Les angiospermes n’avaient pas besoin d’une apocalypse de dinosaures pour grandir. Ils y étaient déjà.
Pendant des décennies, les paléobotanistes ont vendu un récit pratique. Revenons au Crétacé supérieur. Vous voyez ces petites plantes adventices ? Ouais. C’étaient ceux qui étaient en fleurs. Les grosses graines, les fruits, tout ce bagage nutritionnel sont apparus après que l’astéroïde ait percuté la Terre il y a 66 millions d’années. Après la chute des dinosaures. Le vide était vide alors les plantes ont emménagé. Une histoire simple. Chronologie propre.
Jaemin Lee pense que cette histoire est fausse.
Lee, doctorant à l’UC Berkeley, a fouillé des fossiles du Nouveau-Mexique. Plus précisément la formation Jose Creek. La couche de tuf de Dori. Cendre. Cendres volcaniques épaisses et suffocantes.
Le dateur ? Il y a 75 millions d’années.
Neuf millions d’années avant le grand impact.
La forêt était dense. Chaud. Humide. Et absolument rempli d’arbres en fleurs. Parents de Laurier. Palmiers. Les séquoias traînaient aussi, ainsi que les fougères, mais les angiospermes ne jouaient plus le rôle de soutien.
“Nos résultats montrent que, au moins dans… les environnements du Crétacé supérieur… bien avant la limite d’extinction… les angiospermes investissaient déjà des ressources.”
Vérifiez les diaspores. Les unités de dispersion. Graines. Fruit. Peu importe comment vous les appelez. Dans d’autres sites du Crétacé, vous trouvez des objets de la taille d’une graine de pavot. Minuscule. Soufflé par le vent. Insignifiant.
À José Creek? Grosses myrtilles.
Le volume a augmenté plus de cent fois. Pas progressif. Pas plus tard. Ici. Maintenant. Sept heures dix cinq.
Les pastèques sauvages à l’époque ? Peut-être deux pouces de large. Mais c’est encore un début. C’est la sélection sélective qui a transformé ce fruit en fruit que vous achetez aujourd’hui. Evolution a levé le pied du frein très tôt.
Les preuves sont préservées à cause du désastre.

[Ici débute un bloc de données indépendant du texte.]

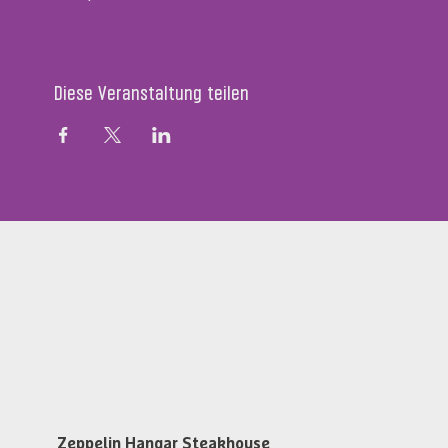
Diese Veranstaltung teilen
Zeppelin Hangar Restaurant & Steakhouse
Messestr. 134, D-88046 Friedrichshafen
restaurant@zeppelin-hangar-fn.de
Tel. +49 (0)7541 700 5868
Öffnungszeiten
Zeppelin Hangar Steakhouse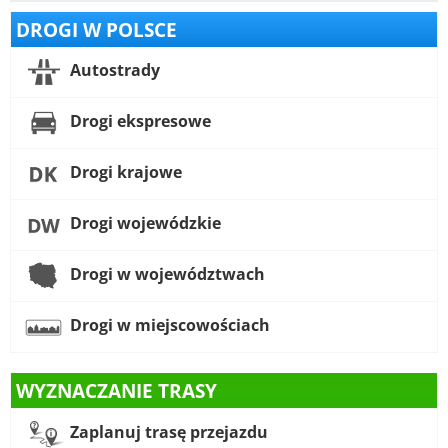
DROGI W POLSCE
Autostrady
Drogi ekspresowe
Drogi krajowe
Drogi wojewódzkie
Drogi w województwach
Drogi w miejscowościach
WYZNACZANIE TRASY
Zaplanuj trasę przejazdu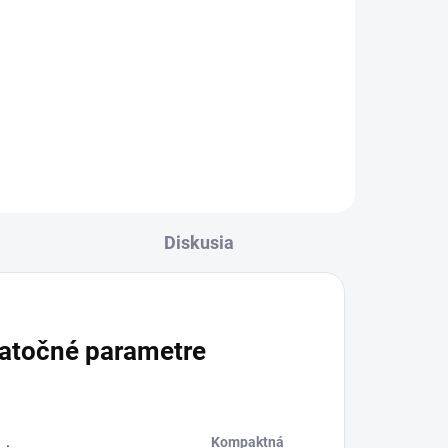
Do košíka
mm,
Plynulá regulácia pracovného
tlaku priamo na rukoväti pri
plnom prietoku. Vhodný hlavne
pre poľnohospodárstvo (napr.
čistenie maštalí).
Diskusia
atočné parametre
Kompaktná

Les cendres tombent vite. Jours. Ça enterre tout. Feuilles au sol. Branches en l’air. Les débris de la canopée sont tombés instantanément sur le sol forestier. Pas le temps de dériver dans les rivières ou de pourrir dans les lacs. C’est un instantané.
Le professeur Cindy Looy l’appelle Pompéi botanique.
Habituellement, les fossiles sont un mashup. Débris emportés en aval. Des époques mixtes. Habitats mixtes. Ce? Juste ça. Un instant. Haute fidélité. Vous pouvez reconstituer le paysage réel. Qui se tenait où. Qu’est-ce qui a poussé sous quoi.
Cela révèle les interactions écologiques que nous avons perdues. Des plantes qui n’existent plus interagissent d’une manière que nous ne pouvons deviner à partir des schistes fragmentés.
Voilà pour la survie du plus fort qui s’appuie sur une niche vide. Ils l’ont quand même bondé. Ils ont construit la forêt alors que les lézards marchaient encore.
Avons-nous simplement supposé l’explication facile ?
Peut être. Ou peut-être que l’astéroïde n’était qu’un épilogue. L’intrigue a été écrite avant d’arriver.